Select Cup teams utilized an alternate Goodyear tire, which was used during the final portion of Tuesday’s open test on the road course, Goodyear said in a statement.

The tire had a “slightly tougher compound” than the original tires used for the open tests and had been the control tire during a tire test held in the spring.

The decision to make the tire available was made following the July 10 test on the road course.

NBC Sports confirmed Joey Logano and Clint Bowyer‘s teams used the tire and Aric Almirola‘s did not.

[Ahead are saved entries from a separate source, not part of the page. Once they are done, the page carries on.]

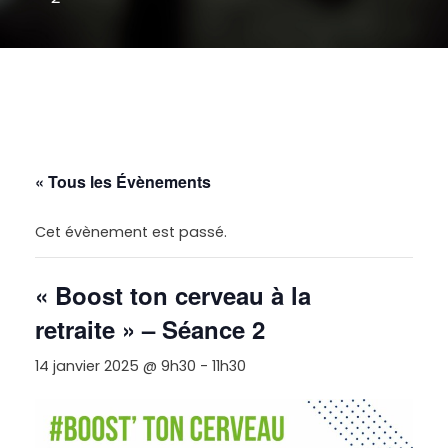
« Tous les Évènements
Cet évènement est passé.
« Boost ton cerveau à la
retraite » – Séance 2
14 janvier 2025 @ 9h30
-
11h30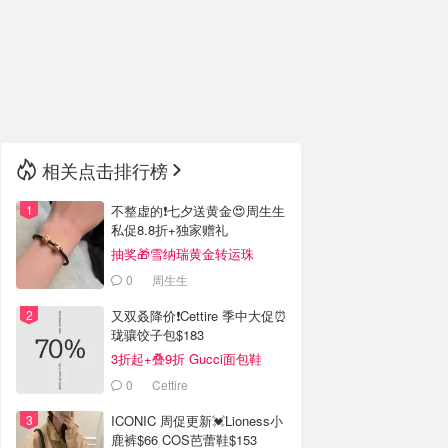
🇮🇹
意大利
🇦🇺
澳洲
🇳🇿
新西兰
相关点击排行榜
不整虚的❗️七夕送黄金😍周生生
私促8.8折+独家赠礼
抽奖🎁雪纳瑞黄金转运珠
0
周生生
又双叒降价❗️Cettire 季中大促⏰
珑骧饺子包$183
3折起+叠9折 Gucci面包鞋
$991
0
Cettire
ICONIC 周促更新💓Lioness小
鹿裤$66 COS芭蕾鞋$153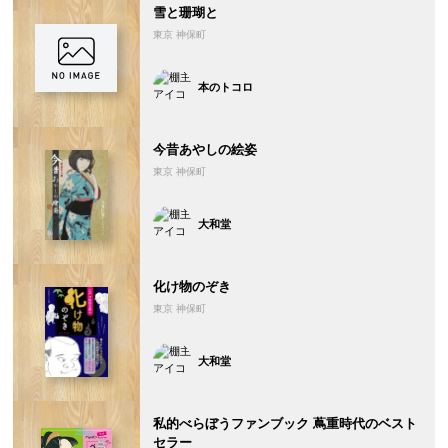
雪と珊瑚と
東京 神保町
本のトコロ
今昔あやしの絵姿
東京 神保町
大和堂
化け物のぞき
東京 神保町
大和堂
私的べらぼうファンブック 蔦重時代のベスト
セラー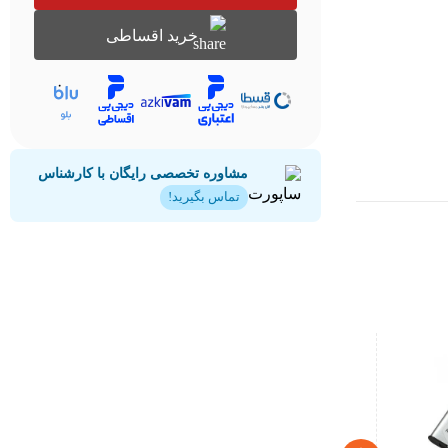
خرید اقساطی
مشاوره تخصصی رایگان با کارشناس
تماس بگیرید!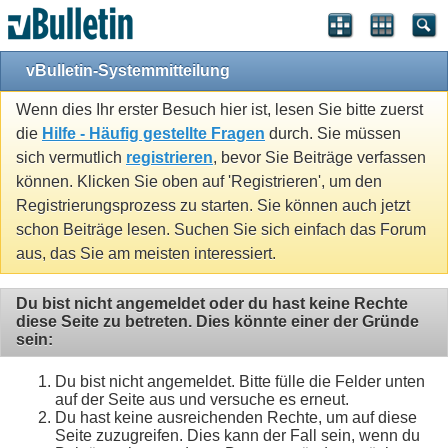
vBulletin-Systemmitteilung
Wenn dies Ihr erster Besuch hier ist, lesen Sie bitte zuerst
die
Hilfe - Häufig gestellte Fragen
durch. Sie müssen
sich vermutlich
registrieren
, bevor Sie Beiträge verfassen
können. Klicken Sie oben auf 'Registrieren', um den
Registrierungsprozess zu starten. Sie können auch jetzt
schon Beiträge lesen. Suchen Sie sich einfach das Forum
aus, das Sie am meisten interessiert.
Du bist nicht angemeldet oder du hast keine Rechte
diese Seite zu betreten. Dies könnte einer der Gründe
sein:
Du bist nicht angemeldet. Bitte fülle die Felder unten
auf der Seite aus und versuche es erneut.
Du hast keine ausreichenden Rechte, um auf diese
Seite zuzugreifen. Dies kann der Fall sein, wenn du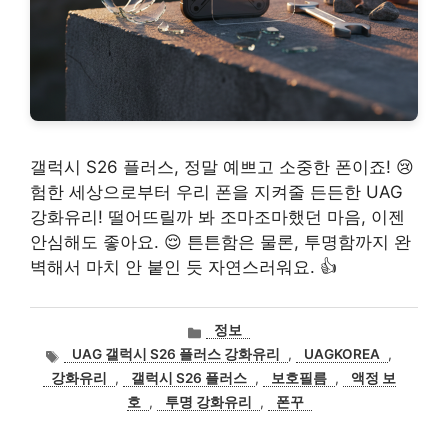
갤럭시 S26 플러스, 정말 예쁘고 소중한 폰이죠! 😢
험한 세상으로부터 우리 폰을 지켜줄 든든한 UAG
강화유리! 떨어뜨릴까 봐 조마조마했던 마음, 이젠
안심해도 좋아요. 😌 튼튼함은 물론, 투명함까지 완
벽해서 마치 안 붙인 듯 자연스러워요. 👍
카
정보
테
태
UAG 갤럭시 S26 플러스 강화유리
,
UAGKOREA
,
고
그
강화유리
,
갤럭시 S26 플러스
,
보호필름
,
액정 보
리
호
,
투명 강화유리
,
폰꾸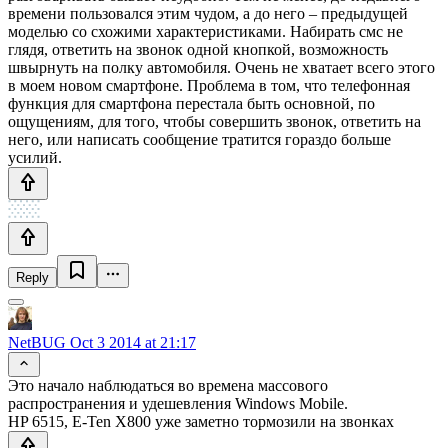
времени пользовался этим чудом, а до него – предыдущей
моделью со схожими характеристиками. Набирать смс не
глядя, ответить на звонок одной кнопкой, возможность
швырнуть на полку автомобиля. Очень не хватает всего этого
в моем новом смартфоне. Проблема в том, что телефонная
функция для смартфона перестала быть основной, по
ощущениям, для того, чтобы совершить звонок, ответить на
него, или написать сообщение тратится гораздо больше
усилий.
Reply
NetBUG
Oct 3 2014 at 21:17
Это начало наблюдаться во времена массового
распространения и удешевления Windows Mobile.
HP 6515, E-Ten X800 уже заметно тормозили на звонках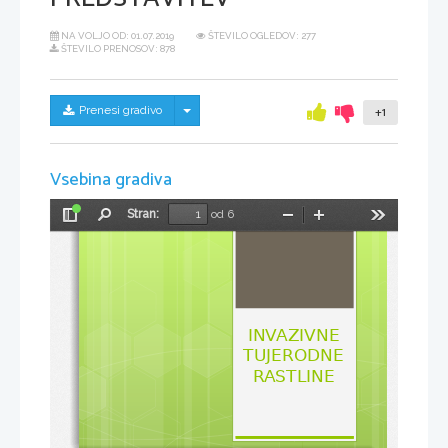
NA VOLJO OD:
01.07.2019
ŠTEVILO OGLEDOV: 277
ŠTEVILO PRENOSOV: 878
Skrij/prikaži meni
Prenesi gradivo
+1
Vsebina gradiva
Stran:
od 6
Preklopi
Najdi
Pomanjšaj
Povečaj
Orodja
stransko
vrstico
INVAZIVNE 
TUJERODNE 
RASTLINE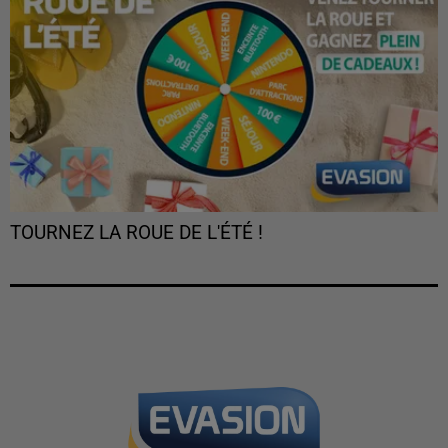
TOURNEZ LA ROUE DE L'ÉTÉ !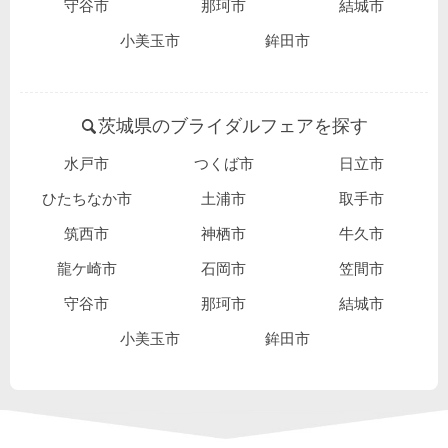
守谷市
那珂市
結城市
小美玉市
鉾田市
茨城県のブライダルフェアを探す
水戸市
つくば市
日立市
ひたちなか市
土浦市
取手市
筑西市
神栖市
牛久市
龍ケ崎市
石岡市
笠間市
守谷市
那珂市
結城市
小美玉市
鉾田市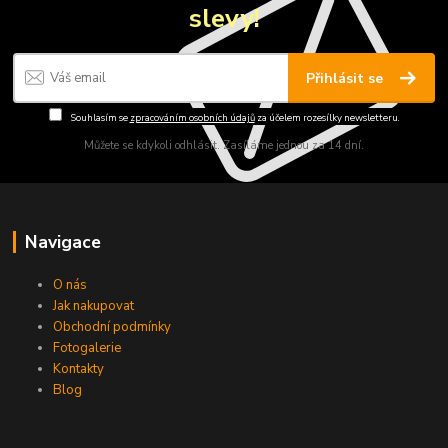
slevy!
Přihlásit se
Souhlasím se
zpracováním osobních údajů
za účelem rozesílky newsletteru.
Můžete se kdykoli odhlásit. Zasíláme jednou za 14 dní.
Navigace
O nás
Jak nakupovat
Obchodní podmínky
Fotogalerie
Kontakty
Blog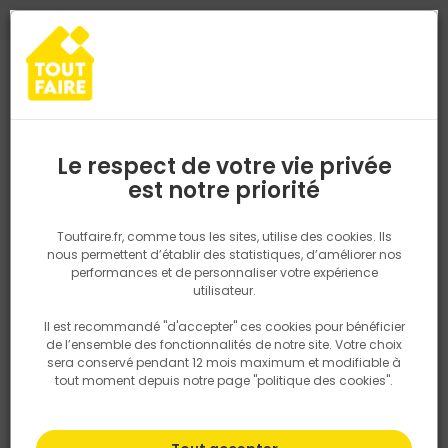
0
0
TROUVEZ VOTRE MAGASIN TOUT FAIRE
Choisir mon magasin
Saisissez votre région pour les informations de stock et de
livraison. Votre emplacement ne sera pas partagé.
Le respect de votre vie privée
Retrouvez les délais et options de
est notre priorité
Accueil
PRODUITS
Aménagement extérieur
Chapeau plat pili
livraison ainsi que les disponibiltiés en
magasin
P. ex. Ile de france
Toutfaire.fr, comme tous les sites, utilise des cookies. Ils
nous permettent d’établir des statistiques, d’améliorer nos
performances et de personnaliser votre expérience
Rechercher
utilisateur.
Il est recommandé "d'accepter" ces cookies pour bénéficier
Nous utilisons des cookies pour fournir ce service. En
de l’ensemble des fonctionnalités de notre site. Votre choix
savoir plus sur la façon dont nous utilisons les cookies
sera conservé pendant 12 mois maximum et modifiable à
dans notre politique.
tout moment depuis notre page "politique des cookies".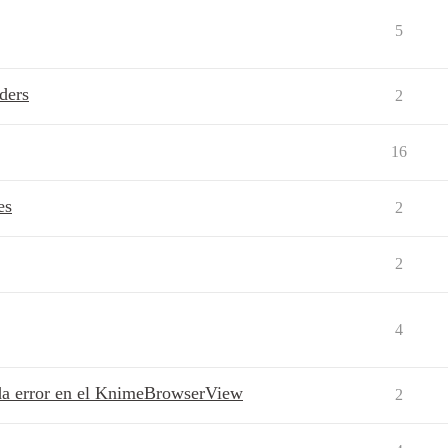
5
ders
2
16
es
2
2
4
da error en el KnimeBrowserView
2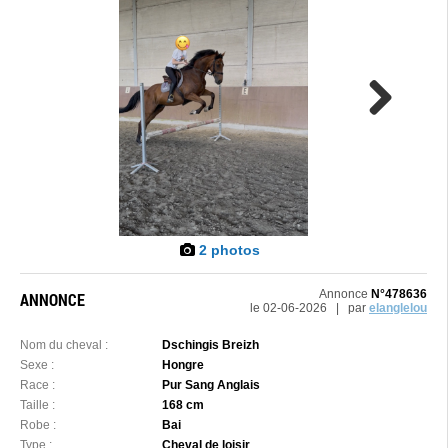
Next
2 photos
Annonce
N°478636
ANNONCE
le 02-06-2026 | par
elanglelou
Nom du cheval :
Dschingis Breizh
Sexe :
Hongre
Race :
Pur Sang Anglais
Taille :
168 cm
Robe :
Bai
Type :
Cheval de loisir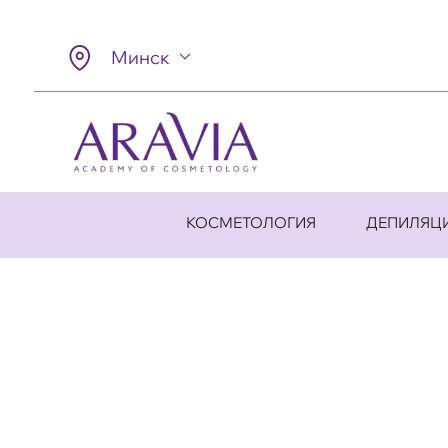
Минск
КОСМЕТОЛОГИЯ
ДЕПИЛЯЦ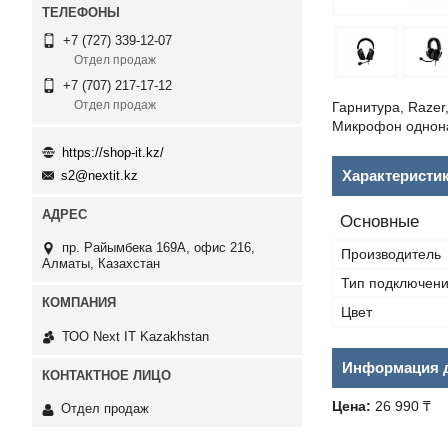
+7 (727) 339-12-07
Отдел продаж
+7 (707) 217-17-12
Отдел продаж
Гарнитура, Razer
Микрофон однонап
https://shop-it.kz/
Характеристи
s2@nextit.kz
Основные
пр. Райымбека 169А, офис 216,
Производитель
Алматы, Казахстан
Тип подключен
Цвет
ТОО Next IT Kazakhstan
Информация д
Цена:
26 990 ₸
Отдел продаж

“Drove about the same to me,” Logano told NBC Sports of the alternate tire. “Mainly, the control tire, whatever you want to call it, the normal tire, has some chunking problems, chunks coming out of both front and rears. Some lasted 15 laps, some lasted three laps. Just kind of random how that was. … I don’t know what’s different. I don’t know the technical part of what’s different, I just know it drove pretty similar and we didn’t have any issues with that tire. Good change.”

Goodyear released the following statement from Mark Keto, its project manager for NASCAR.

“Because we saw some of the things we saw during one of NASCAR’s open tests at the Charlotte road course last week, we decided to bring an alternate tire for teams to try at the end of day two, which was the control tire from our spring test here and has a slightly tougher compound than what we brought to our open tests. Bringing the alternate tire gives us an additional data point from which to work. We’ve had some extreme heat and track temperatures that we’ve tested under over these past two sessions, and that could be contributing to this situation, along with the way the cars going over the curbs and rumble strips as they search for the fastest way around this course. As we do after every test or on-track session, we will study all the data we’ve collected and come up with our best race recommendation.”

During his scheduled media availability Tuesday, Logano cited tires when he expressed approval for the removal of rumble strips from Turn 8, which exits on the oval’s Turn 1.

“I think those rumble strips probably weren’t doing any favors to the tire, anyway,” Logano said. “Getting those out is probably good. It probably gives Goodyear a margin to work with, which is a good thing. We’re going to run the same line anyway.”